• Provided passage
——————

# 10 year anniversary!!!!



## RUGERWARRIOR (Sep 4, 2014)

Today me and my wife are celebrating ten years of marriage. We have come down a very long and sometimes dark road. 
From the very first time I saw her 14 years ago I new I was in love. For years she didn't think love at first sight was possible but I think I have her convinced now. 
A few years later we tied the not. We tried to have a baby and went threw a couple miscarriages. It put a strain on us. A few years later we started trying again. Not long after we had our first little girl. I have never been so proud and scared at the same time. We started to realize we were becoming better people and good things were happening to us. We had two more miscarriages  before we had our second little girl. Not long after that, a third. 
We never gave up. 
I am so impressed with the woman my wife has become. We started off as a couple of kids looking for a good time to becoming responsible adults. Been best friends through it all even when we were seperated for two years before the kids came. We saw each other every day, just couldn't help ourselves I guess.
I took a new job a month ago with lots of O.T. till the end of the year so there has been no time to buy her a card. I think this post will serve as a good substitute. I love her and wouldn't trade this time together for anything. 
She's my best friend.


----------



## RUGERWARRIOR (Sep 4, 2014)

The family!


----------



## DSGB (Sep 4, 2014)

Congratulations! My wife and I celebrated our 9th anniversary yesterday.


----------



## wvdawg (Sep 4, 2014)

Congrats!  May you share many, many more!


----------



## Crickett (Sep 5, 2014)

Congrats to y'all!


----------



## shakey gizzard (Sep 5, 2014)

Congrats!


----------



## walkinboss01 (Sep 6, 2014)

——————

[Collected data entries]
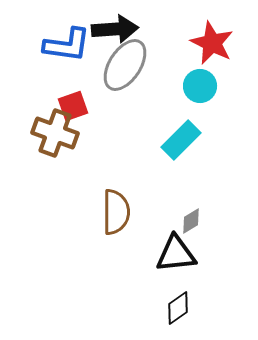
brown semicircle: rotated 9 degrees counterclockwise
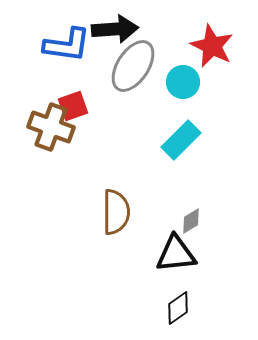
red star: moved 3 px down
gray ellipse: moved 8 px right, 1 px down
cyan circle: moved 17 px left, 4 px up
brown cross: moved 4 px left, 6 px up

——————

• Required actions
1. In the anniversary thread, set down the passage from "I took a new" up to and including "together for anything.".
2. According to the anniversary thread, which anniversary did DSGB and his wife celebrate the day before?
3. Extend the anniversary thread from the point where it stops.

• Task-by-task results
1.
I took a new job a month ago with lots of O.T. till the end of the year so there has been no time to buy her a card. I think this post will serve as a good substitute. I love her and wouldn't trade this time together for anything.

2. Their 9th anniversary.

3.
Congrats!!!


----------



## GAGE (Sep 6, 2014)

Congrats to all of you!


----------



## bigelow (Sep 8, 2014)

Congrats man.


----------



## RUGERWARRIOR (Sep 10, 2014)

Thanks everyone


----------



## kenway (Sep 14, 2014)

congrats man we need to get together sometime been a while


----------



## Old Winchesters (Sep 26, 2014)

Congrats! 25 for me in November... As for not having time to get a card, a hand written heartfelt note will be cherished.


----------



## ghadarits (Oct 9, 2014)

Old Winchesters said:


> Congrats! 25 for me in November... As for not having time to get a card, a hand written heartfelt note will be cherished.



Congrats to everyone of you guys who has stuck with it through thick and thin.

It will be 30 for me in November. I can tell you for a fact a hand written note from the heart will earn you big points..... but it has to be believable. Just saying.


----------



## bowhunterdavid (Oct 10, 2014)

congrats, looks like the good LORD is pouring his blessings out on you.


----------



## j_seph (Oct 10, 2014)

Congrats to you and your wife and especially to your kids who have parents who care about one another. Here's to 40 more years


----------



## HawgWild23 (Oct 10, 2014)

Congrats the dark times make you stronger for the good times. now a days 10 years is a long time when a couple gets in a fight the first thing that say is the D word.  November 2 will be 12 years for me and my wife.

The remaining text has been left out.